While Leishman - now in his second stint as manager - wasn't kept abreast of the backroom dealings, the figures were certainly adding up on the park.

He added: "We sold David Fernandez for GBP 1.25m and I think we got somewhere in the region of GBP 1.1m for finishing third in the SPL. We went from nowhere to gaining a spot in Europe in the space of seven years, which is a singular feat that no club is ever going to match.

"I remember fans telling me how they were already saving their pennies ready to go and see them play FC Vaduz, which is amazing considering we had to build our fanbase up by going round the schools and getting the kids interested."

One of those schoolgirls was Claire McBey, now a 25-year-old printing company director, who still lives in Livingston.

Claire was 11 when she watched the first game at Almondvale, and yesterday stood outside the ground to watch the potential demise.

She said: "I got a free ticket for the game that day and I was hooked. I can't believe this might be it for the club.

"I know three people who work for the club and they were all told that it was going out of business at the same time as the fans, and now they're going to lose their jobs. Most of the staff are fans of the club as well so they're all devastated."

The events are the culmination of a torrid five-year spell which saw the club's bankers withhold the credit funding its stadium expansion plans in 2004, leading to a buyout by Irish entrepreneur Pearse Flynn.

Flynn again failed to steady the ship and sold his stake to Angelo Massone's Livi Dream company for GBP 1 in June 2008, but the club's finances remained precarious and last week the Court of Session appointed administrators Mazars after West Lothian Council took legal action to reclaim GBP 330,000.

"The club has a grand total of GBP 35 in the bank," said McGruther, who is expected to confirm the club's demise at a meeting with the SFL this afternoon. "I had to contribute some of my own money this week to pay for the team bus.

"Meanwhile, the total debt that the club owes is around GBP 1.8m. I have an interested party who is willing to step in if Mr Massone decides to relinquish his share, who is willing to pay an amount equating to 10p in the pound to clear the club's debts.

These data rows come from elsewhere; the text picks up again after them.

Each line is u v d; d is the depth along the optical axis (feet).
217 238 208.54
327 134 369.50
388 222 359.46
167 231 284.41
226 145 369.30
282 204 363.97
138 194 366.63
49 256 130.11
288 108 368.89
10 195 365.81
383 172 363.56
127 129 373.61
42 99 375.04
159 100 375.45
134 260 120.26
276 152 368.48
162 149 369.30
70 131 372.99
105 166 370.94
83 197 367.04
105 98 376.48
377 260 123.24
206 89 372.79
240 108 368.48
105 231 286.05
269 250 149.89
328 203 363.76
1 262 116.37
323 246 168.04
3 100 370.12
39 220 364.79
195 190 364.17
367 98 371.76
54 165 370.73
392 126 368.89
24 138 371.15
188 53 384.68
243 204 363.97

"However, this money is dependent on the club being allowed to remain in the First Division, as it is a large amount of money to invest in a club that will be cast down into the Third Division.

"If the only way that the club can survive is to start again from the bottom, then the interested parties will simply walk away and the club will cease to exist."

Shock cup win was finest day

FOR most fans, the club's finest hour was when, against all expectations, they beat Hibs 2-0 in the CIS Cup Final in March 2004.

Hibs had beaten Celtic and Rangers on their way to the final, but Livi had proved resolutely stubborn in their previous league meetings that season.

Livingston had already beaten Hibs twice that season without conceding a single goal.

Just five minutes into the second half on cup final day, Derek Lilley scored the first, followed by another by wing-back Jamie McAllister just two minutes later.

Instead of the cup being paraded down the antique splendour of Princes Street towards Easter Road, it made its way to Almondvale Stadium, framed by its new-town shopping centres and fast-food outlets.

THISTLE THAT BLOOMED THEN DIED IN THE DARK

1943 Ferranti Thistle formed by workers of the Crewe Toll Ferranti electronics plant.

1953 The club joins the East of Scotland League.

1969 Move to City Park, Ferry Rd.

1974 Joins the Scottish Football League, moves ground and becomes Meadowbank Thistle.

1986/87 Division 2 champions.

1987/88 Division 1 runners-up.

1995 Moves to Almondvale, becomes Livingston FC.

1995/96 Division 3 Champions

1998/99 Division 2 Champions

2000/01 Division 1 Champions

2001/02 SPL third place.

2004 League Cup Champions.

2004 Irish entrepreneur Pearse Flynn takes over.

June 2008 Club sold to Italian lawyer Angelo Massoni for GBP 1.

June 2009 Electricity cut off by Scottish Power due to an unpaid bill of GBP 32,000.

July 2009 Administrators called in over unpaid GBP 330,000 rent bill Liquidation proceedings begin.